> Camera settings data:

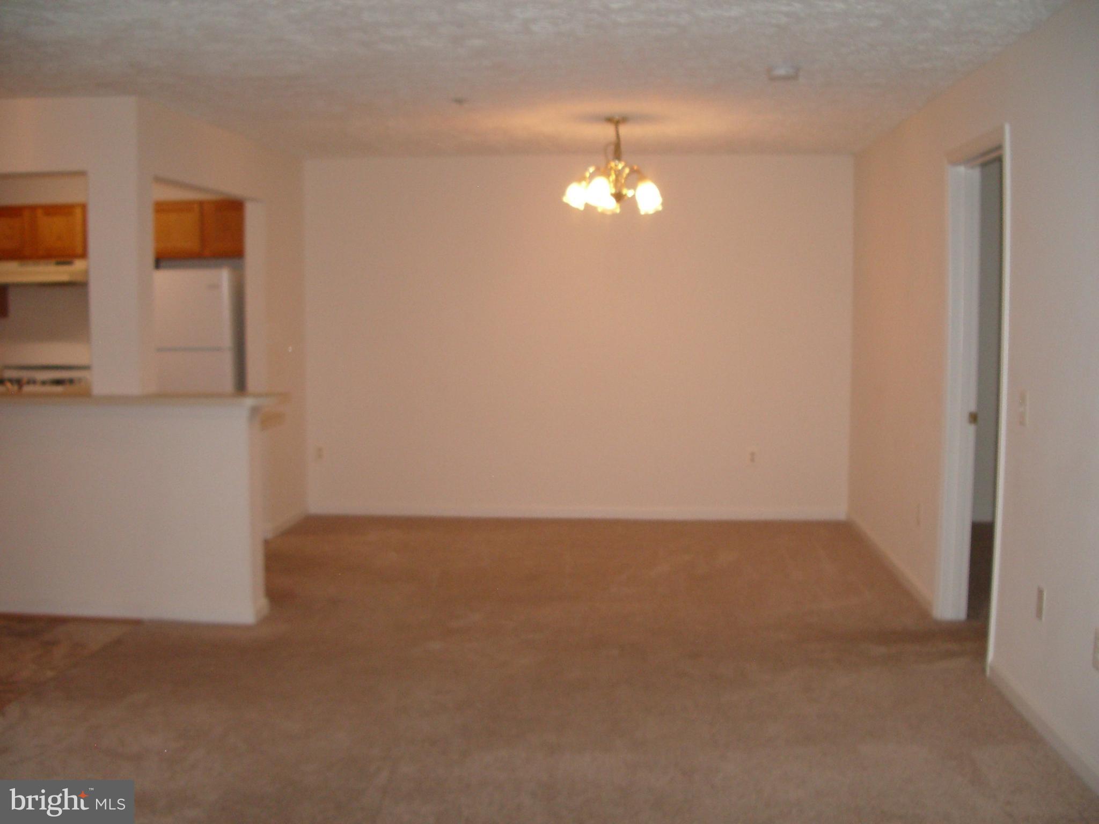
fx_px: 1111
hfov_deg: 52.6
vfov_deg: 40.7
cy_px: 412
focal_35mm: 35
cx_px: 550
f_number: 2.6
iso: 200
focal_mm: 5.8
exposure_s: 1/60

...

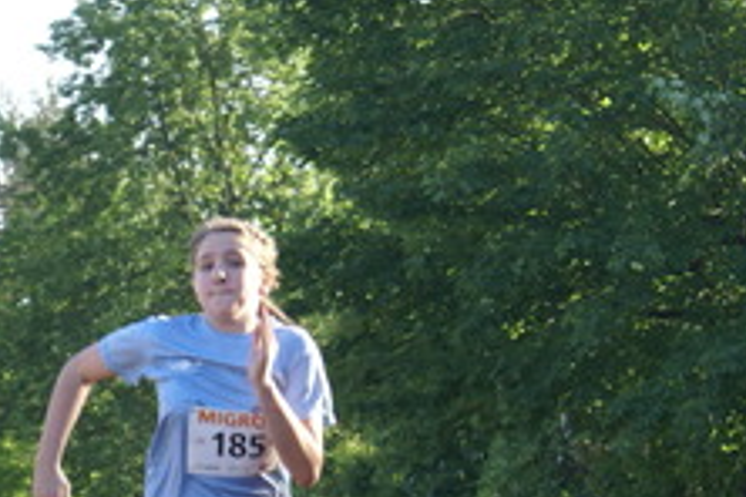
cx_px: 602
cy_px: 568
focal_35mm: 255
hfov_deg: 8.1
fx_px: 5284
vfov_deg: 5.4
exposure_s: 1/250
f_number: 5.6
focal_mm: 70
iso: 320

> Exercise details: Your answer should be the lines above from the one containing "fx_px: 1111" through the one containing "exposure_s: 1/60", copied exactly and with both ends kept.

> Exercise output:
fx_px: 1111
hfov_deg: 52.6
vfov_deg: 40.7
cy_px: 412
focal_35mm: 35
cx_px: 550
f_number: 2.6
iso: 200
focal_mm: 5.8
exposure_s: 1/60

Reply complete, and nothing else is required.